## WHAT YOU NEED TO DO
**a.** In the Strategy Robot text, write out the passage from "Why is Strategy" to "than is available." word for word.
**b.** Condense the paragraph of the Strategy Robot text that begins "Typically other players have information" into a short bulleted list that keeps its main facts.
**c.** Extend the text on Strategy Robot's game theory AI by writing what comes after its final sentence.

That was a tipping point. There are two broad reasons why AI is deployed: labor savings and superhuman decision making. In high-stakes settings, the main reason is the latter. Now that this kind of AI has reached superhuman level, there is a great opportunity to apply this technology broadly into the DoD, Department of State, and other government agencies. Strategy Robot is focused on such applications. The technology, productized into Strategy Robot’s Game Solving System (GSS), has been developed with over $45M over 19 years.


  1. Typically other players have information that we do not have, and vice versa. Therefore, a player must consider what others’ actions signal about the others’ private information. Conversely, the player needs to consider what his actions signal about his private information to others. He has to strike a tradeoff between exploiting his information and hiding some of it for future use. Game theory (the seminal Nash equilibrium solution concept and its refinements) provides the sound definitions of what optimal strategies for the players are and how the players’ actions should be interpreted as signals. A Nash equilibrium is a profile of strategies, one strategy per player, such that no player can increase his own expected utility by deviating to a different strategy. This is the only sound approach in the sense that it does not require any ad hoc assumptions about the meaning of signals.

Better than ML

Why is Strategy Robot’s Computational Game Theory AI Better than Machine Learning (Including Reinforcement Learning) for these Problems?

  1. Doesn’t require training data: A major advantage of computational game theory AI over machine learning (specifically supervised learning such as deep learning) in these problems is that it does not necessarily require any data about how others have played in the past or how they will play in the future. In contrast, machine learning would typically require more data than is available.

[Skeletal landmark data]
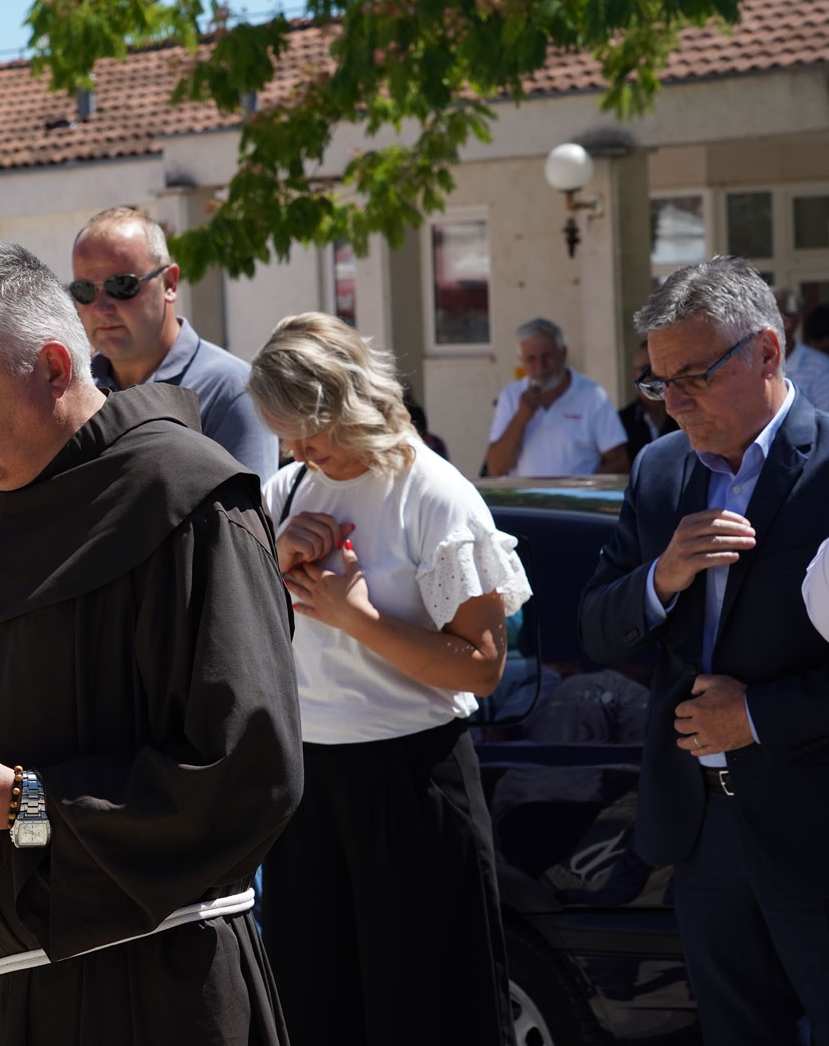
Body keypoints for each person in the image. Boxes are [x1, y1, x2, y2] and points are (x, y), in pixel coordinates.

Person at [0, 242, 301, 1045]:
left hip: (148, 987)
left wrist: (21, 805)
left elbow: (250, 775)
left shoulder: (186, 501)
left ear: (51, 366)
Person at [248, 312, 529, 1045]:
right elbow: (240, 636)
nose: (299, 450)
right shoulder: (287, 490)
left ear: (349, 400)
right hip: (309, 786)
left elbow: (483, 667)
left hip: (412, 779)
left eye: (310, 431)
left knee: (429, 1013)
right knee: (316, 1012)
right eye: (286, 435)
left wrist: (359, 618)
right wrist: (272, 562)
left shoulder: (432, 493)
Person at [580, 256, 829, 1043]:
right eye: (660, 384)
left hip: (814, 822)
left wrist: (755, 717)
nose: (675, 405)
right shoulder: (659, 470)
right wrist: (662, 576)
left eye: (693, 377)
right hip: (700, 828)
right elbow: (596, 627)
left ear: (767, 352)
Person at [71, 207, 277, 479]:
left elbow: (248, 505)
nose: (101, 307)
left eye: (121, 285)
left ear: (169, 283)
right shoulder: (75, 391)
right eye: (85, 290)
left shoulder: (230, 390)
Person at [484, 318, 629, 477]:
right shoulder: (510, 396)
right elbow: (496, 469)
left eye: (546, 357)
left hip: (579, 493)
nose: (540, 366)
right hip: (525, 494)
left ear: (564, 353)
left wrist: (582, 488)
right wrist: (521, 417)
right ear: (522, 361)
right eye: (531, 359)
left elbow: (620, 462)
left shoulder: (592, 395)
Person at [620, 342, 677, 462]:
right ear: (634, 375)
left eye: (659, 369)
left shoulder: (684, 411)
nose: (654, 376)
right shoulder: (621, 421)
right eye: (646, 369)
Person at [777, 287, 829, 410]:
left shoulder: (819, 366)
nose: (778, 321)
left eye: (784, 315)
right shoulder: (752, 361)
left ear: (797, 318)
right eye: (771, 315)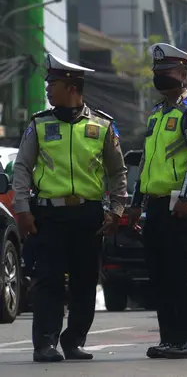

## PER-TASK ANSWERS
**a.**
Why is Strategy Robot’s Computational Game Theory AI Better than Machine Learning (Including Reinforcement Learning) for these Problems?

  1. Doesn’t require training data: A major advantage of computational game theory AI over machine learning (specifically supervised learning such as deep learning) in these problems is that it does not necessarily require any data about how others have played in the past or how they will play in the future. In contrast, machine learning would typically require more data than is available.

**b.**
- Players usually hold information that others lack, and the reverse is also true.
- A player must read what others' actions reveal about their private information. The player must also weigh what their own actions reveal to others.
- Each player must balance exploiting their information against hiding some of it for later use.
- Game theory, through the Nash equilibrium and its refinements, defines optimal strategies. It also defines how actions should be read as signals.
- A Nash equilibrium is a set of strategies, one per player, in which no player can raise their expected utility by switching strategies.
- This is the only sound approach, because it needs no ad hoc assumptions about what signals mean.

**c.**
  2. Doesn’t assume enemies will act as in the past: Machine learning assumes that others will behave the same way as they have behaved in the past. The game-theoretic approach does not assume that.

  3. Only way to generate nonexploitable strategies: Machine learning techniques (including both supervised learning and reinforcement learning) are frail: they generate strategies that the opponent can exploit. This has been proven analytically, and it has been observed in practice even in landmark cases in war games such as DOTA2 (by OpenAI) and Starcraft II (by Google DeepMind). In DOTA2, while a reinforcement-learning AI was able to beat a top human team, after a few weeks, even average humans were able to beat the AI once they found its weaknesses. [1] In Starcraft II, five AIs were generated by reinforcement-learning, hard-coded modules, and other techniques. When two top humans were allowed to play once against each of the AIs, the AI won 10 straight games. However, as soon as one of the humans was allowed to play one of the AIs a second time, the human found a hole in its strategy and won. [2] Since then, humans have found many further weaknesses in those Starcraft II strategies. [3] This is in sharp contrast to computational game theory. When Dr. Sandholm’s AI Libratus played against the top humans in heads-up no-limit Texas hold’em in January 2017, the match consisted of 120,000 repetitions of the game to get statistical significance, and the humans—even though they coordinated their extensive exploration—were not able to learn to beat the AI. Then, before a competition in April 2017, a team of strong Chinese poker players had scraped from a Twitch entertainment stream the 120,000 hands (that is, around 1,000,000 example actions of the AI’s play). Even with that substantial advantage, the Chinese players lost to Libratus very significantly. Furthermore, Dr. Sandholm’s more recent AI Pluribus beat the top humans at multi-player poker with statistical significance. These tests showed that the robustness of the game-theoretic approach (which is a proven theorem for two-player zero-sum games [von Neumann 1928]) applies to computational approximations of equilibrium in practice, and even in multi-player games.